The application once was split into several applications. Each application processes one step of the conversion. Therefore, such an application only needs to handle some of the data stored in the files. For example, not all applications need the node's tags, but a lot of them need the node's coords. This is why I split the relations into files, one file for each "column".
Each processing step can read a whole file at once into a data structure within RAM. This ensures that lookups can be very efficient (if the data structure is a hash map).
I'm currently rewriting the converter. It should now be one single application. And it should now not use separated files for each "column". It should rather use some well-known architecture to hold external data in a relational manner, like a database, but much faster.
=> Which library can provide the following features?
Requirements:
It needs to be very fast in iterating over the existing data (while not modifying the set of rows, but some values in the current row).
It needs to provide constant or near-constant lookup, similar to hash maps (while not modifying the whole relation at all).
Most of the types of the columns are constantly sized, but in general they are not.
It needs to be able to append new rows to a relation in constant or logarithmic time per row. Live-updating some kind of search index will not be required. Updating (rebuilding) the index can happen after a whole processing step is complete.
Some relations are key-value-based, while others are an (continuously indexed) array. Both of them should provide fast lookups.
It should NOT be a separate process, like a DBMS like MySQL would be. The number of queries will be enormous (around 10 billions) and will be totally the bottle neck of the performance. However, caching queries would be a possible workaround: Iterating over a whole table can be done in a single query while writing to a table (from which no data will be read in the same processing step) can happen in a batch query. But still: I guess that serializing, inter-process-transmitting and de-serializing SQL queries will be the bottle neck.
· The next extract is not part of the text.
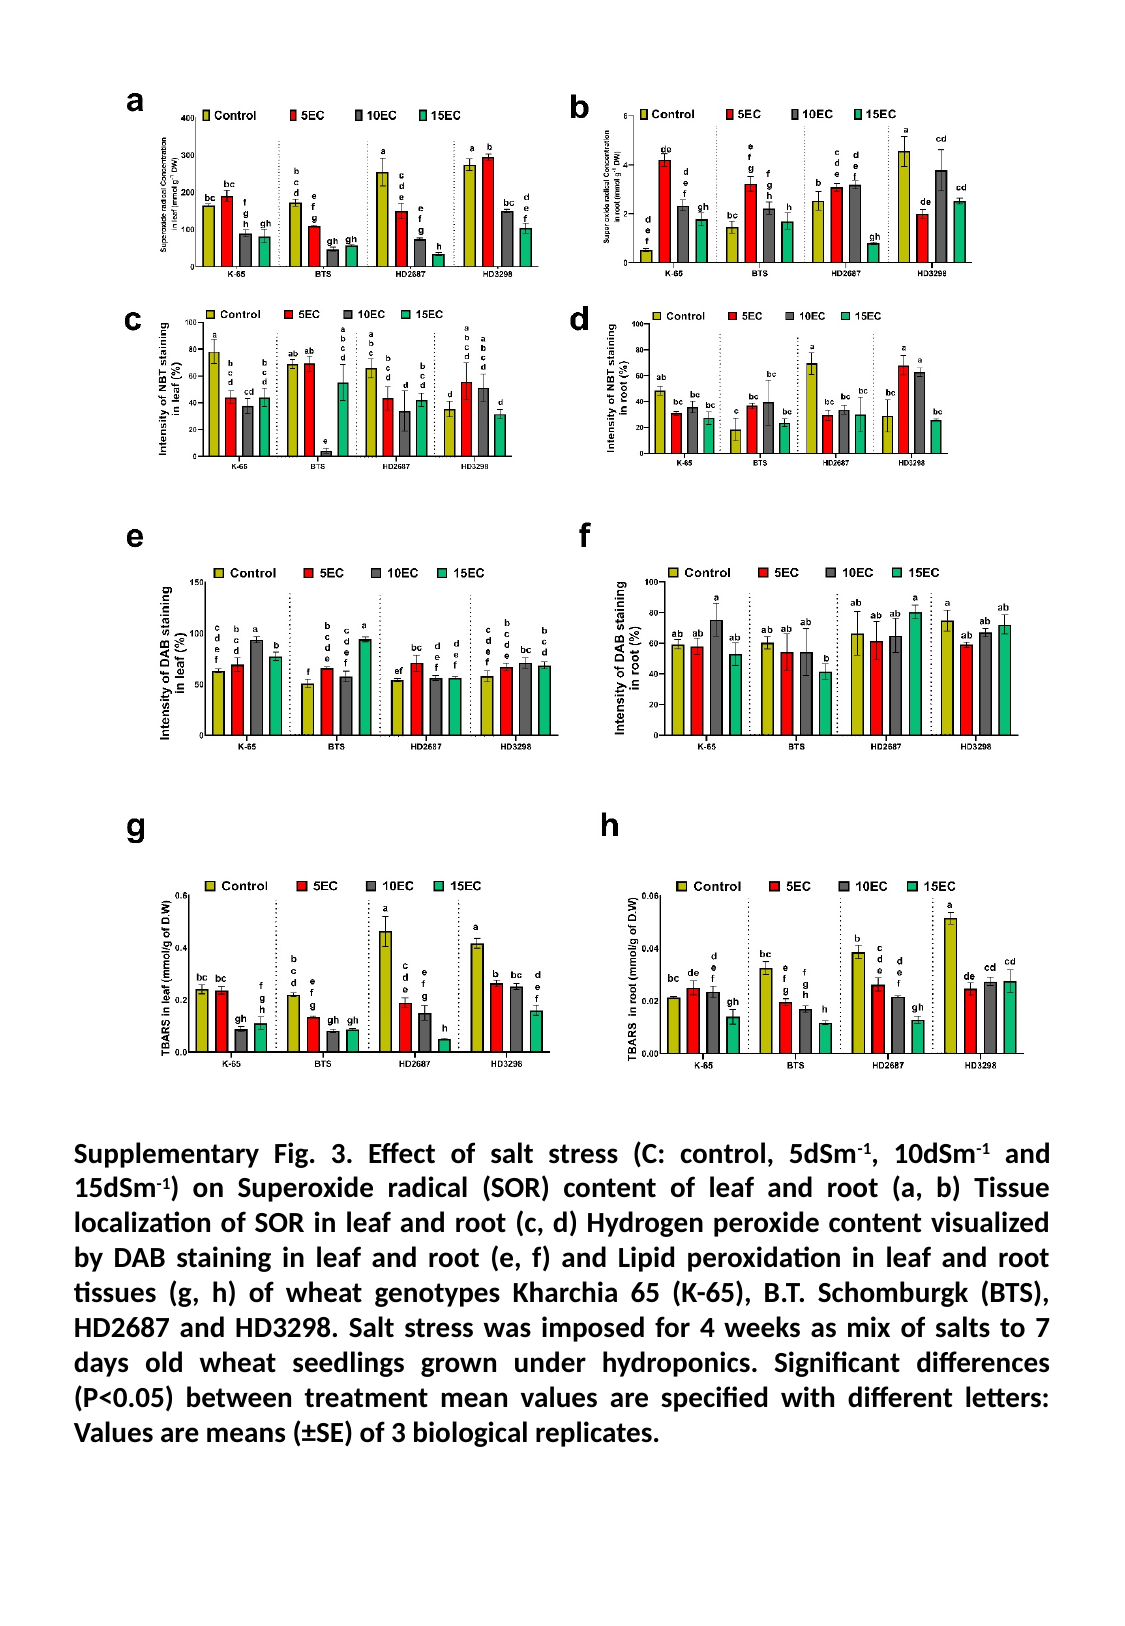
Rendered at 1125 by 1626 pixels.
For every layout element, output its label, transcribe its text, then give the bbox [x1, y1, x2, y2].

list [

Nice-to-have: easy to use. It would be very nice if the relations can be used in a similar way than the C++ standard and Qt container classes.
Non-requirements (Why I don't need a DBMS):
Synchronizing writing and reading from/to the same relation. The application is split into multiple processing steps; every step has a set of "input relations" it reads from and "output relations" it writes into. However, some steps require to read some columns of a relation while writing in other columns of the same relation.
Joining relations. There are a few cross-references between different relations, however, they can be resolved within my application if lookup is fast enough.
Persistent storage. Once the conversion is done, all the data will not be required anymore.
The key-value-based relations will never be re-keyed; the array-based relations will never be re-indexed.
I can think of several possible solutions depending on lots of factors that you have not quantified in your question.
If you want a simple store to look things up and you have sufficient disk, SQLite is pretty efficient as a database. Note that there is no SQLite server, the 'server' is linked into your application.
Personally this job smacks of being embarrassingly parallel. I would think that a small Hadoop cluster would make quick work of the entire job. You could spin it up in AWS, process your data, and shut it down pretty inexpensively.